• **İncelenen metin**
---------------

Aynı şey edebiyat için de geçerlidir. Eğer Allah ve İslâm-merkezli değilse edebiyat da “bilim” olarak kalmaya mecburdur. Fakat edebî bir dil ile Allah’ı, âhireti ve İslâm’ı anlatmanın bir sonu olmayacağı için, İslâm-merkezli olduğunda edebiyat ilim olmayı hak eder ve üstün bir hâle gelir. Aksi-hâlde edebiyat çok sınırlı bir bilimdir. Çünkü harfler, kelimeler, imlâlar ve kurallar sınırlıdır. Bir yerden sonra biter yada gelişmesi çok-çok yavaşlar ve artık tat  vermez hâle gelir ki edebiyat alanında ilerleyen kişilerin belli bir yerden sonra din, felsefe, sosyoloji gibi alanlara kaydıkları çok görülür. Açıkçası edebiyat hep başka şeylere ihtiyaç duyar. Üzerinde edebiyat yapacak şeylere ihtiyaç duyduğu için edebiyat hem ilim değildir hem de “en üstün bilim” değildir. Şu da var ki edebiyatçılar -herhâlde edebiyatın sınırlı olmasından olsa gerek- biraz gevşek insanlardır. Ya yanlış kararlar verip dururlar ya işi sâdece sözde bırakırlar yada sisteme kolay entegre olurlar. Tabi edebiyat ile çok derin şiirler yazılır, edebi bir dille ççok etkili hitâbetler gerçekleştirilir. Fakat bu, edebiyatı bir araç olmaktan kurtarmaz.

 

Diğer sayısal (fizik, kimyâ, biyoloji vs.) ile sözel (sosyoloji, psikoloji vs.) gibi tüm dallar da insana, akla ve maddeye dayandığı ve dayanmak zorunda olduğu için hem ilim değildirler hem de en üstün bilim değildirler. Bu bilimlerin içinde en üstünü felsefe olsa da o da akıl, insan ve madde ile sınırlıdır ve oradan ileriye bir adım bile gidemez. Zâten madde-ötesini çoğunlukla inkâr eder. Bu da onu kısıtlar, sınırlar. En üstün bilim olan felsefe bile sâdece “nasıl”ı açıklar ve “neden-niçin” hakkında tek bir tutarlı laf edemez. Sâdece atıp tutar ve boş-boş konuşur. Bu nedenle felsefe için “hakîkati arama ilmi” sözü zinhar geçerli bir söz olamaz. Çünkü hem felsefenin hakîkati bulmaya çağı ve dirâyeti yetmez -ki şimdiye kadar bulamadıysa bundan sonra niye bulsun- hem de felsefe hakîkati değil “gerçek”i arar, arar ama bir türlü de bulamaz ve bulamamıştır, hiç-bir zaman da bulamayacaktır. Çünkü hakîkat bilinmedikçe gerçek de bilinemez. Hakîkat Allahsız bilinemezken, gerçek de ancak Allah’a bağlandığında netlik kazanabilir. Yoksa felsefenin ulaştığı gerçekler de “geçici ve sahte gerçekler” olmaktan kurtulamaz.

---------------

• **Veri kümesi kesiti**
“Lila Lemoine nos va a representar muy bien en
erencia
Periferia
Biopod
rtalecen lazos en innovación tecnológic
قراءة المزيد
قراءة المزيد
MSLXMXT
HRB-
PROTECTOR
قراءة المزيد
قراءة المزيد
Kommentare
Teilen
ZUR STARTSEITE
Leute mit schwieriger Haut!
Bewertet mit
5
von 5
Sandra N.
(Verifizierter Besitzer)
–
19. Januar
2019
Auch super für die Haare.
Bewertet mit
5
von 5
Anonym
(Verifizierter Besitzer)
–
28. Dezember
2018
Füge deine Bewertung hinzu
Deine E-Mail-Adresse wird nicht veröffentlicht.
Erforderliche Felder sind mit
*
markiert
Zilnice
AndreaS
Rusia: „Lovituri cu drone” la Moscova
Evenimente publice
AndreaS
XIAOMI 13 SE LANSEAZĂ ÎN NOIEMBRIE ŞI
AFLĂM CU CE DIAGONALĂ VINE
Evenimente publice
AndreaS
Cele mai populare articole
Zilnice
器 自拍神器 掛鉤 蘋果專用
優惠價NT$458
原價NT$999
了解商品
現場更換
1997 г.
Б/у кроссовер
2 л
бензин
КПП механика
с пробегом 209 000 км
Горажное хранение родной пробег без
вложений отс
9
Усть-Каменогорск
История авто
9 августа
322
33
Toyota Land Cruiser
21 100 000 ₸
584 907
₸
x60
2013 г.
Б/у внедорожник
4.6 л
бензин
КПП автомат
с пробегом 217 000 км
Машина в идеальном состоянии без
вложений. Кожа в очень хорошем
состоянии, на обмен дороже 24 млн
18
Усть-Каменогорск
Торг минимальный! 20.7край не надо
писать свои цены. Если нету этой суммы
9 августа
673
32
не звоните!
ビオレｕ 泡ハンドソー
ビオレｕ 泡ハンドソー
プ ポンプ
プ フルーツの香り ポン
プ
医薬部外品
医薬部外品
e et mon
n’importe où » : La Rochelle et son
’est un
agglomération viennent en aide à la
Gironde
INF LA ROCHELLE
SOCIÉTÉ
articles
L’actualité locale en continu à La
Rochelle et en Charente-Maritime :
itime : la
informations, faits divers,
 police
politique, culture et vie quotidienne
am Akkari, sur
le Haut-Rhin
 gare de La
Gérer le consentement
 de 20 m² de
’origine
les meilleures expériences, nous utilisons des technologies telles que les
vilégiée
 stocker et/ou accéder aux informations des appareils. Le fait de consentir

---------------

• **Görevleriniz**
- A) Yukarıdaki kayıtların tamamını, tek bir satırı bile değiştirmeden aynen yeniden yazın.
- B) Bilim, edebiyat ve felsefenin sınırlarını ele alan metni son cümlesinin ardından sürdürün.

• **Görev yanıtları**
- A)
“Lila Lemoine nos va a representar muy bien en
erencia
Periferia
Biopod
rtalecen lazos en innovación tecnológic
قراءة المزيد
قراءة المزيد
MSLXMXT
HRB-
PROTECTOR
قراءة المزيد
قراءة المزيد
Kommentare
Teilen
ZUR STARTSEITE
Leute mit schwieriger Haut!
Bewertet mit
5
von 5
Sandra N.
(Verifizierter Besitzer)
–
19. Januar
2019
Auch super für die Haare.
Bewertet mit
5
von 5
Anonym
(Verifizierter Besitzer)
–
28. Dezember
2018
Füge deine Bewertung hinzu
Deine E-Mail-Adresse wird nicht veröffentlicht.
Erforderliche Felder sind mit
*
markiert
Zilnice
AndreaS
Rusia: „Lovituri cu drone” la Moscova
Evenimente publice
AndreaS
XIAOMI 13 SE LANSEAZĂ ÎN NOIEMBRIE ŞI
AFLĂM CU CE DIAGONALĂ VINE
Evenimente publice
AndreaS
Cele mai populare articole
Zilnice
器 自拍神器 掛鉤 蘋果專用
優惠價NT$458
原價NT$999
了解商品
現場更換
1997 г.
Б/у кроссовер
2 л
бензин
КПП механика
с пробегом 209 000 км
Горажное хранение родной пробег без
вложений отс
9
Усть-Каменогорск
История авто
9 августа
322
33
Toyota Land Cruiser
21 100 000 ₸
584 907
₸
x60
2013 г.
Б/у внедорожник
4.6 л
бензин
КПП автомат
с пробегом 217 000 км
Машина в идеальном состоянии без
вложений. Кожа в очень хорошем
состоянии, на обмен дороже 24 млн
18
Усть-Каменогорск
Торг минимальный! 20.7край не надо
писать свои цены. Если нету этой суммы
9 августа
673
32
не звоните!
ビオレｕ 泡ハンドソー
ビオレｕ 泡ハンドソー
プ ポンプ
プ フルーツの香り ポン
プ
医薬部外品
医薬部外品
e et mon
n’importe où » : La Rochelle et son
’est un
agglomération viennent en aide à la
Gironde
INF LA ROCHELLE
SOCIÉTÉ
articles
L’actualité locale en continu à La
Rochelle et en Charente-Maritime :
itime : la
informations, faits divers,
 police
politique, culture et vie quotidienne
am Akkari, sur
le Haut-Rhin
 gare de La
Gérer le consentement
 de 20 m² de
’origine
les meilleures expériences, nous utilisons des technologies telles que les
vilégiée
 stocker et/ou accéder aux informations des appareils. Le fait de consentir

- B)
 

Felsefe günümüzde modern-bilim ve teknoloji olarak görünmektedir. Tüm dünyâ da bu ikisini ilah edinmiş, tapınıp durmaktadır. Birileri modern-bilim ve teknoloji geliştikçe soruların ve sorunların biteceğini hattâ bâzıları da insanın tanrılaşacağını bekleye-dursun, bu gerçekleşmediği gibi hiç-bir zaman da gerçekleşmesi mümkün değildir. Zîrâ felsefenin modern bir görünümü olan modern-bilim ve teknoloji, mecbûren insan, akıl ve madde üzerinde çalışabildiği ve hattâ madde-ötesini inkâr ettiği için net, kesin ve üstün bilgiye hiç-bir zaman ulaşamaz, ulaşamıyor da. Modern-bilim ve teknoloji ancak, suyun başını tutmuş olanlar tarafından insanları büyülemek ve kandırmak için kullanılıyor.

 

İlim yâni İslâm yoksa, yâni bir şey, kudreti sonsuz, âlemlerin Rabbi Allah’a dayanmıyorsa, hem ilim olamaz, hem en üstün olamaz, hem de en doğruya yâni hakîkate ulaşamaz: 

 

“İşte onların ilimden yana ulaşabildikleri (son sınır) budur. Şüphesiz, senin Rabbin; kendi yolundan sapanı en iyi bilen O’dur ve hidâyet bulanı da en iyi bilen O’dur” (Necm 30).

 

Peki modern insan neden ilmi değil de bilimi üstün görmek istiyor?. Çünkü:

 

“Hayır siz, dünyâ-hayâtını seçip üstün tutuyorsunuz” (A’lâ 16).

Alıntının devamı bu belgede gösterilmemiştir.